To make matters worse, Project 2025 advocates for targeted surveillance against anyone who may seek abortion or reproductive care of any kind. It recommends that the CDC rapidly expand its abortion surveillance network and that any state who does not participate in this surveillance effort should have their federal funding slashed. Additionally, it calls for a crackdown on so-called “abortion tourism” by surveilling anyone who could potentially be seeking an abortion as they cross state lines and prosecuting anyone found to be receiving or assisting with the provision of abortion care. This system of surveillance is a significant breach of personal freedom and would lay the basis for the incarceration of providers and recipients of reproductive care. People’s personal and health information should be protected by, not exploited by, our government. 
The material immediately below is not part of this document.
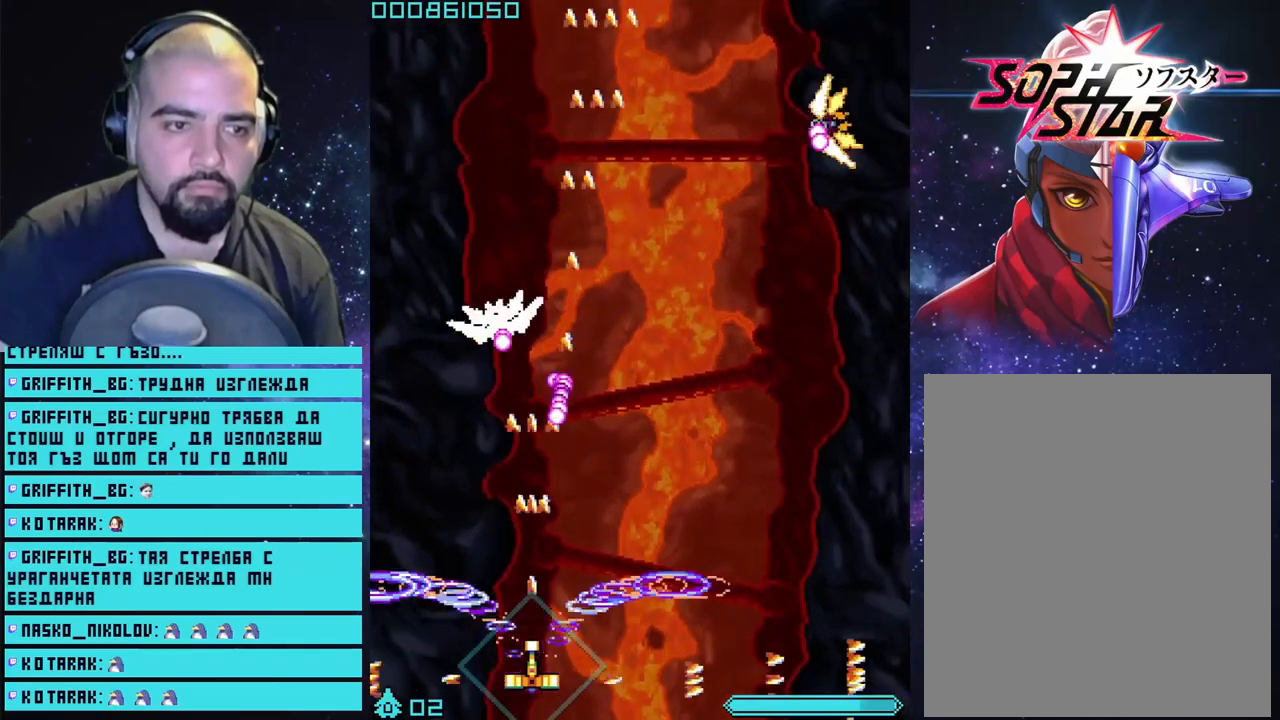
{"buttons": ["CROSS"], "left_stick": "center", "right_stick": "center", "events": []}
Beyond abortion care, Project 2025 seeks to significantly curtail access to contraception and basic healthcare services. Project 2025 calls for Planned Parenthood’s federal funding to be cut to all services including contraception, STI testing and treatment, pre and postnatal care, and cancer screenings. In addition, Project 2025 seeks to remove emergency contraception from the contraception mandate in the Affordable Care Act, allowing insurers not to cover this treatment. Collectively, these measures hamper access to all forms of reproductive health care, especially for low-income women. 

While claiming to care about the wellbeing of families, Project 2025 slashes social and educational programs that provide for children’s health and wellbeing. Project 2025 advocates for a lifetime cap for Medicaid and housing benefits, denying people critical access to health care and shelter. It slashes funding for food stamps (SNAP), Women’s and Infant Care, and the Summer Food Service Programs, leaving families food-insecure and children hungry. Finally, it would eliminate the Head Start program, which has provided preschool to 40 million children, and drastically reduce free school lunches. Reproductive freedom and justice is also about ensuring that people who choose to have children can raise them in safe and healthy environments. These proposals would make it almost impossible for low-income families, especially single-parent households, to provide for themselves and their children. Put simply, there is nothing ‘pro-life’ about Project 2025. 

Project 2025 imposes a far-right and wildly unpopular agenda onto everyday Americans, the large majority of whom support making access to contraception, IVF, and reproductive care more accessible. These policies are dangerous and seek to move America backwards into an era where women did not have full autonomy over their own bodies or choices. 

The Dobbs decision was the beginning, not the end, of the GOP push to strip women of their right to make their own healthcare decisions. Project 2025 threatens not only abortion access, but access to affordable healthcare, contraception, reproductive care, and critical social programs. That is why it could not be more critical that come November, we vote for pro-choice candidates up and down the ballot in all races who will fight for our basic freedoms.